A Brief History of West Hall
West Hall was the home of our department prior to our move into the Jonsson-Rowland Science Center and the Materials Research Center in 1998. While we are happy to now be located near the center of campus, we remember fondly those days on the western edge of RPI. Certainly to many of our alumni, West Hall remains the home of the department in memory. Below is a brief history of the building.
Rensselaer and West Hall have a love-hate relationship. Yes, West Hall is old and a bit decrepit. And students decry its distance from "the rest of campus." But there's no denying that West Hall has a charisma and a charm that outshines its imperfections of age and upkeep - in short, it has a history.
West Hall was the home to the Department of Earth and Environmental Sciences, nee Geology, for the over 40 years. Yet the history of this 100-plus year-old building extends far beyond our occupancy, specifically to June 28, 1868, when the cornerstone for a new hospital building was laid by the Right Reverend J.J. Conroy, Bishop of Albany.
"West Hall" was the next step in the evolution of St. Mary's Hospital, at that time known as the Troy Hospital. The Hospital movement in Troy began in 1845, when the epidemics of 1844 and '45 compelled city authorities to erect temporary buildings and use space in the Sisters of Charity orphanage in South Troy to care for the sick. In 1848, construction began on the first "permanent" Troy hospital, on the southwest corner of Washington and Fifth Streets. Upon its completion two years later, the hospital's direction was placed under the Sisters of Charity where it has since remained.

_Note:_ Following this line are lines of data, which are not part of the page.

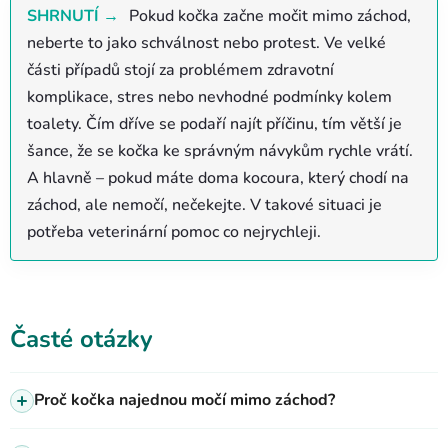
SHRNUTÍ →
Pokud kočka začne močit mimo záchod,
neberte to jako schválnost nebo protest. Ve velké
části případů stojí za problémem zdravotní
komplikace, stres nebo nevhodné podmínky kolem
toalety. Čím dříve se podaří najít příčinu, tím větší je
šance, že se kočka ke správným návykům rychle vrátí.
A hlavně – pokud máte doma kocoura, který chodí na
záchod, ale nemočí, nečekejte. V takové situaci je
potřeba veterinární pomoc co nejrychleji.
Časté otázky
Proč kočka najednou močí mimo záchod?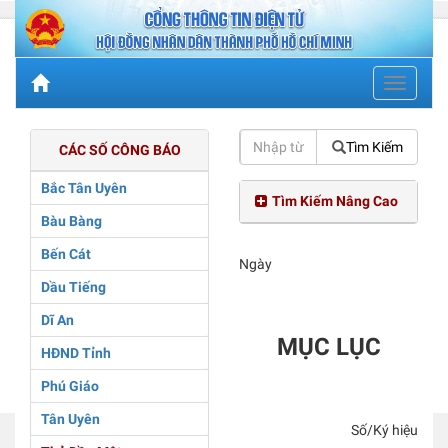
Toggle
navigati
Tìm Kiếm
CÁC SỐ CÔNG BÁO
Bắc Tân Uyên
Tìm Kiếm Nâng Cao
Bàu Bàng
Bến Cát
Ngày
Dầu Tiếng
Dĩ An
MỤC LỤC
HĐND Tỉnh
Phú Giáo
Tân Uyên
Số/Ký hiệu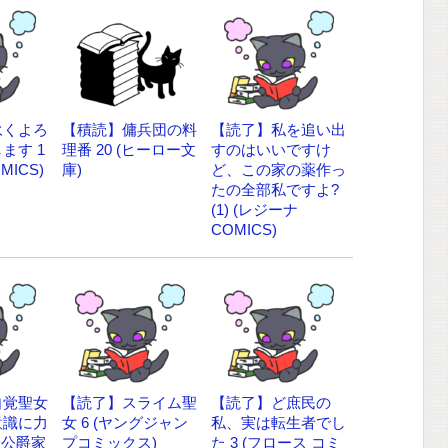
永くよろ
【積読】傭兵団の料
【読了】私を追い出
ます 1
理番 20 (ヒーロー文
すのはいいですけ
MICS)
庫)
ど、この家の薬作っ
たの全部私ですよ?
(1) (レジーナ
COMICS)
自覚聖女
【読了】スライム聖
【読了】ど庶民の
意識に力
女 6 (ヤングジャン
私、実は転生者でし
~公爵家
プコミックス)
た 3 (フロース コミ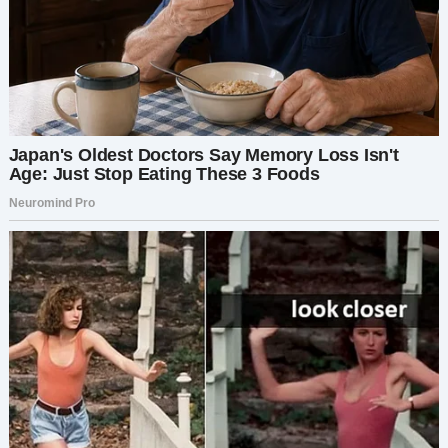
за что было переживать.
Тонула всё это время только я.
Вечером я подошла к нему.
— Игорь, я видела твои расходы.
Он побледнел:
— Ты проверяла мой счёт?
Я только фыркнула:
— Вот о чём ты волнуешься? Не о том, что ты
позволял мне думать, будто мы едва сводим
концы с концами, пока сам развлекался?
Он провёл рукой по волосам:
— Это не так. Я просто… Я думал, ты
справляешься. А маме действительно нужны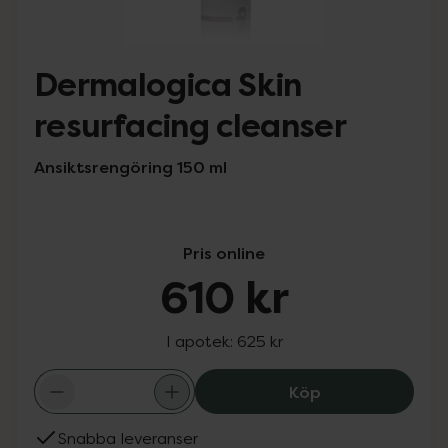
Dermalogica Skin
resurfacing cleanser
Ansiktsrengöring 150 ml
Pris online
610 kr
I apotek:
625 kr
Dermalogica Ski
Köp
Snabba leveranser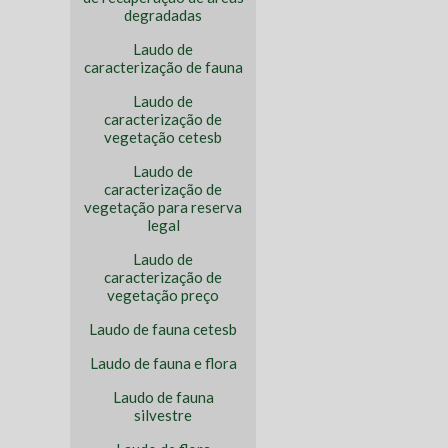
degradadas
Laudo de
caracterização de fauna
Laudo de
caracterização de
vegetação cetesb
Laudo de
caracterização de
vegetação para reserva
legal
Laudo de
caracterização de
vegetação preço
Laudo de fauna cetesb
Laudo de fauna e flora
Laudo de fauna
silvestre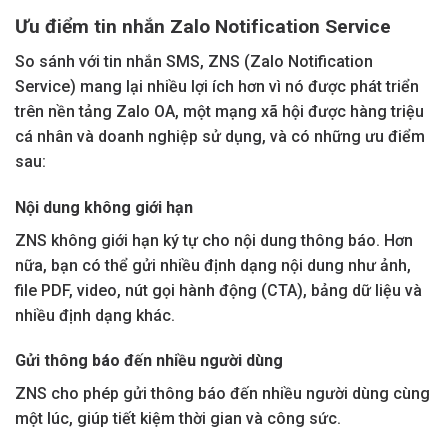
Ưu điểm tin nhắn Zalo Notification Service
So sánh với tin nhắn SMS, ZNS (Zalo Notification
Service) mang lại nhiều lợi ích hơn vì nó được phát triển
trên nền tảng Zalo OA, một mạng xã hội được hàng triệu
cá nhân và doanh nghiệp sử dụng, và có những ưu điểm
sau:
Nội dung không giới hạn
ZNS không giới hạn ký tự cho nội dung thông báo. Hơn
nữa, bạn có thể gửi nhiều định dạng nội dung như ảnh,
file PDF, video, nút gọi hành động (CTA), bảng dữ liệu và
nhiều định dạng khác.
Gửi thông báo đến nhiều người dùng
ZNS cho phép gửi thông báo đến nhiều người dùng cùng
một lúc, giúp tiết kiệm thời gian và công sức.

The Troy Hospital, which became the first full service hospital in New York State outside of the New York City area, remained in this building until 1914. About this time, however, owing to rapid growth of the city and of the construction of the Union Railroad within a few feet of the building, the location was deemed unsuitable and so the site upon which West Hall now sits was purchased.
However, it seems that West Hall was destined to accommodate the cultivation of the mind rather than the healing of the body. In 1922 it was purchased by the Diocese of Albany and served as Troy's Catholic Central High School for the next 30 years.
Though its name has changed, its tradition as a place of education remained when West Hall was purchased by Rensselaer Polytechnic Institute. Our own history here began after the Fuel Resources Department became the Geology Department and West Hall became its headquarters.
The geology department truly embraced West Hall as home, yet the building retained its character and evidence of its history. The office and museum were located in the old operating theater turned gymnasium, labs and classrooms in the old hospital rooms, rock storage in the front stairwells, and the sedimentology lab adjacent to the boiler-room in the sub-basement. Because of its history as a hospital and morgue, its dramatic victorian architecture, and its age, West Hall always invoked an image akin to the haunted house of classic horror films. Emanating noises from the steam pipes and critters in the walls aided that image. Stormy nights certainly had the ability to make the building's scientists a little uneasy, creating an atmosphere where one would expect encounters with the supernatural.
In 1998, the institute moved the Earth and Environmental Science department to the Science Center, moving in alongside the department of Physics, Applied Physics and Astronomy, and the department of Biology. West Hall is now home to the purchasing department, grants and contracts, as well as a substantial portion of the Integrated Electronic Arts department.